Early and Recent History and Genealogical Records
of Many of the Representative Citizens
SAM M. WEAR. It is not so much the different things which men do as the way and spirit in which they do them, that makes the greatest difference between men. The man whose daily work is simple drudgery, is, in spirit, a serf. He regards himself as only a means to the end of accomplishing certain fixed tasks. It is the very bitterness of serf's condition that he is a mere instrument, a tool, and that he cannot rise above that relation to his work. Hence, there can be for him but small delight in his employment. His labor can possess no dignity for him, because he possesses none in himself. Labor and service are invested with dignity only when the individuals who perform them are brought into a true and responsible relation to them. It is the person who dignifies the work. If he exists, or supposes himself to exist, only for his drudging tasks, they share in his degradation. Only as the individual is lifted into something of the dignity of true, responsible, personal life, can his duties and work assume new and higher meanings. This is true just because it is not the simple performing of the duties which impart to them their meaning, but the purpose, spirit, and way of doing them. In the instance of this word-setting to Sam M. Wear, the present popular and able prosecuting attorney of Greene county, it may be recorded of him that during his career he has given dignity to his profession, the law, although he is a plain, unassuming gentleman, but he communicates dignity to every duty he performs. He infuses the new and higher meanings into all his work, and his purpose, spirit and way of doing it, is what addresses our attention. In his relations with his fellowman there has ever been the evident purpose and spirit of an honest personality. This spirit and purpose are illustrated along his private pathways as well as in his career at the bar, his uniform integrity and fairness impressing all with whom he has come in contact.

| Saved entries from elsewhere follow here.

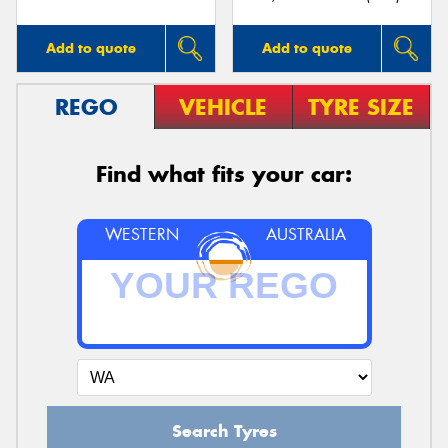
Add to quote
Add to quote
REGO
VEHICLE
TYRE SIZE
Find what fits your car:
WESTERN
AUSTRALIA
Search Tyres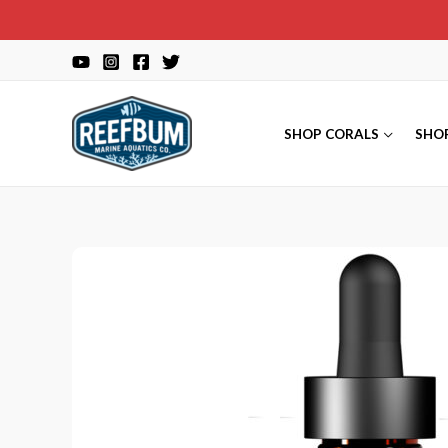
Skip
to
content
SHOP CORALS
SHO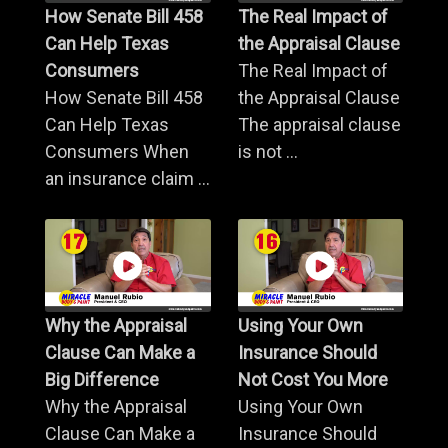
How Senate Bill 458
The Real Impact of
Can Help Texas
the Appraisal Clause
Consumers
The Real Impact of
How Senate Bill 458
the Appraisal Clause
Can Help Texas
The appraisal clause
Consumers When
is not ...
an insurance claim ...
Why the Appraisal
Using Your Own
Clause Can Make a
Insurance Should
Big Difference
Not Cost You More
Why the Appraisal
Using Your Own
Clause Can Make a
Insurance Should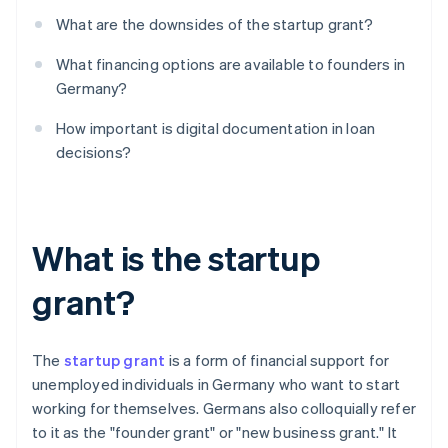
What are the downsides of the startup grant?
What financing options are available to founders in
Germany?
How important is digital documentation in loan
decisions?
What is the startup
grant?
The
startup grant
is a form of financial support for
unemployed individuals in Germany who want to start
working for themselves. Germans also colloquially refer
to it as the "founder grant" or "new business grant." It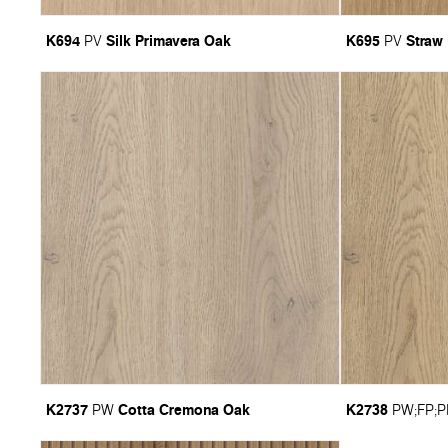
K694
Silk Primavera Oak
K695
Straw
PV
PV
K2737
Cotta Cremona Oak
K2738
PW
PW
;
FP
;
P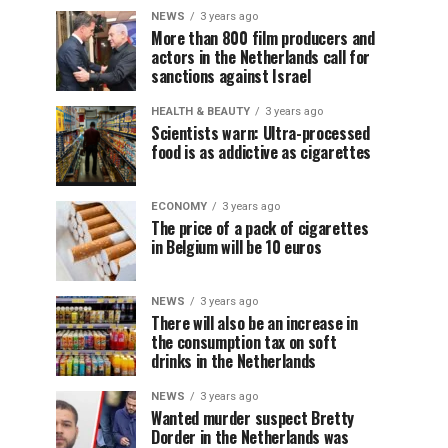
NEWS
3 years ago
More than 800 film producers and
actors in the Netherlands call for
sanctions against Israel
HEALTH & BEAUTY
3 years ago
Scientists warn: Ultra-processed
food is as addictive as cigarettes
ECONOMY
3 years ago
The price of a pack of cigarettes
in Belgium will be 10 euros
NEWS
3 years ago
There will also be an increase in
the consumption tax on soft
drinks in the Netherlands
NEWS
3 years ago
Wanted murder suspect Bretty
Dorder in the Netherlands was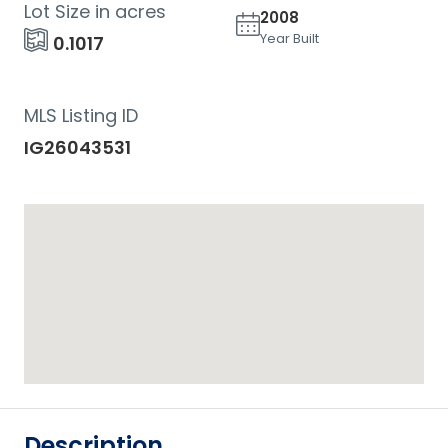
Lot Size in acres
2008
Year Built
0.1017
MLS Listing ID
IG26043531
Description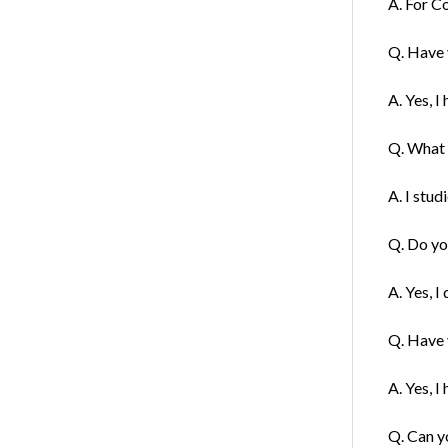
A. For C
Q. Have 
A. Yes, I
Q. What f
A. I stud
Q. Do you
A. Yes, I
Q. Have y
A. Yes, I 
Q. Can y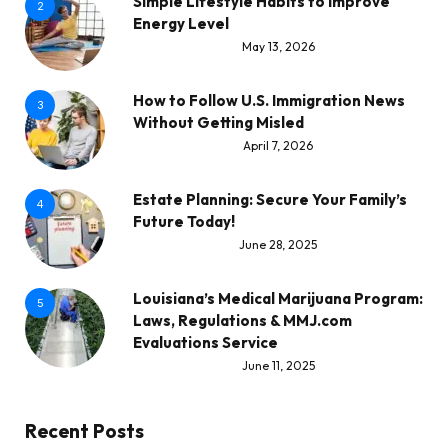
Simple Lifestyle Habits to Improve
2
Energy Level
May 13, 2026
How to Follow U.S. Immigration News
3
Without Getting Misled
April 7, 2026
Estate Planning: Secure Your Family’s
4
Future Today!
June 28, 2025
Louisiana’s Medical Marijuana Program:
5
Laws, Regulations & MMJ.com
Evaluations Service
June 11, 2025
Recent Posts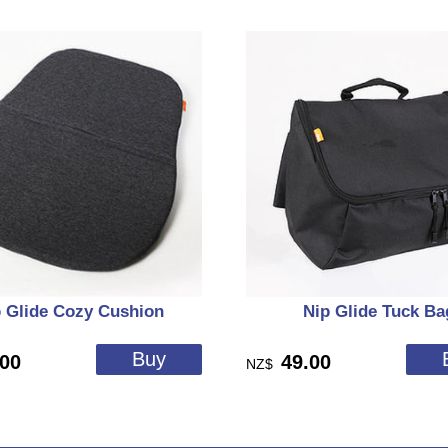
 Glide Cozy Cushion
Nip Glide Tuck Ba
.00
49.00
NZ$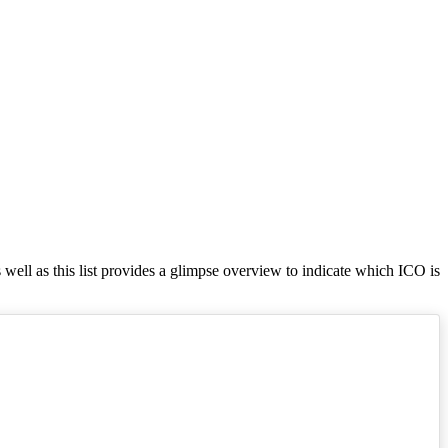
s well as this list provides a glimpse overview to indicate which ICO is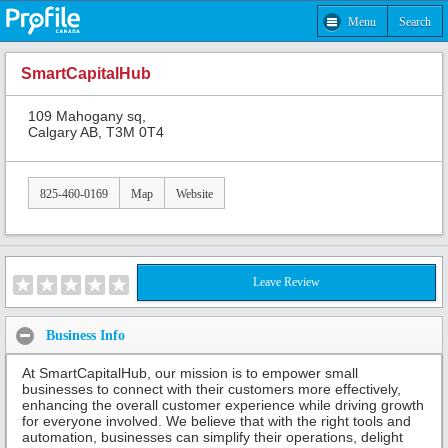
Menu
Search
SmartCapitalHub
109 Mahogany sq,
Calgary AB, T3M 0T4
825-460-0169
Map
Website
Leave Review
Business Info
At SmartCapitalHub, our mission is to empower small
businesses to connect with their customers more effectively,
enhancing the overall customer experience while driving growth
for everyone involved. We believe that with the right tools and
automation, businesses can simplify their operations, delight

Mr. Wear was born at Cassville, Barry county, Missouri, January 14, 1880. He is a son of A. H. and Ona (McConnell) Wear, both born, reared, educated and married in Missouri. For a number of years they made their home in Barry county, from which county they removed in, 1886 to Greene county, locating in. Springfield. The elder Wear was at that time appointed receiver of the United States land office here, filling this responsible position with credit and satisfaction to all concerned for a period of four years. He was a lawyer by profession, and practiced with success in Barry and Greene counties for many years. In 1894 he was elected prosecuting attorney of the latter county, the duties of which office he discharged faithfully and well until 1898. His death occurred in November, 1910, at the age of fifty-six years, his wife having preceded him to the silent land in 1896. They were both members of the Cumberland Presbyterian church, and were highly respected by all who knew them, and politically he was a Democrat and was long influential in local public affairs. To these parents one other child besides our subject was born, Madeline Wear, an accomplished young lady who makes her home in Springfield.
Sam M. Wear was six years old when the family moved to Springfield, and here he grew to manhood and received his education, attending the public schools when he became of proper age until 1895, when he entered. Drury Academy here, from which he was graduated in 1898, then entered Drury College proper, made a good record for scholarship and was graduated with the class of 1902. When a mere boy he determined to follow in the footsteps of his father in a professional way and began the study of law, which he continued at spare moments until completing his college course, whereupon he entered the Cumberland View law School at Lebanon, Tennessee, from which he was graduated in 1904, and was at once admitted to the bar and began practice in Springfield with his father, with whom he remained for two years, then entered, as a partner, the well-established firm of Farrington & Pepperdine, the firm then becoming Farrington, Pepperdine & Wear, which continued thus successfully for two years, then Mr. Wear and Mr. Farrington formed a partnership, which continued until both were elected to office, our subject being elected prosecuting attorney of Greene county in the fall of 1912, and he is filling the same in a manner that reflects much credit upon his ability, fidelity and courage and to the eminent satisfaction of all concerned, irrespective of party alignment. He is fearless and energetic in the performance of his duties and has proven himself to be thoroughly grounded not only in the basic principles of jurisprudence, but also with the statutes of Missouri. He always goes into court well prepared and he has great weight with juries and the bench by his earnestness, clarity of his statements of facts and interpretation of the law. In view of his eminent success at the bar so early in life, the future must needs be replete with greater honors and successes for him.
Politically Mr. Wear is a Democrat and loyal in his support of the party. Fraternally he belongs to the Knights of Pythias, the Improved Order of Red Men and the Benevolent and Protective Order of Elks. Religiously he is a member of the Presbyterian church.
Mr. Wear married Susan McClellan, a lady of many commendable characteristics. She is a native of Claremore, Oklahoma, where she was reared to womanhood and educated and where her family has long been prominent. The union of our subject and wife has been blessed by the birth of two children.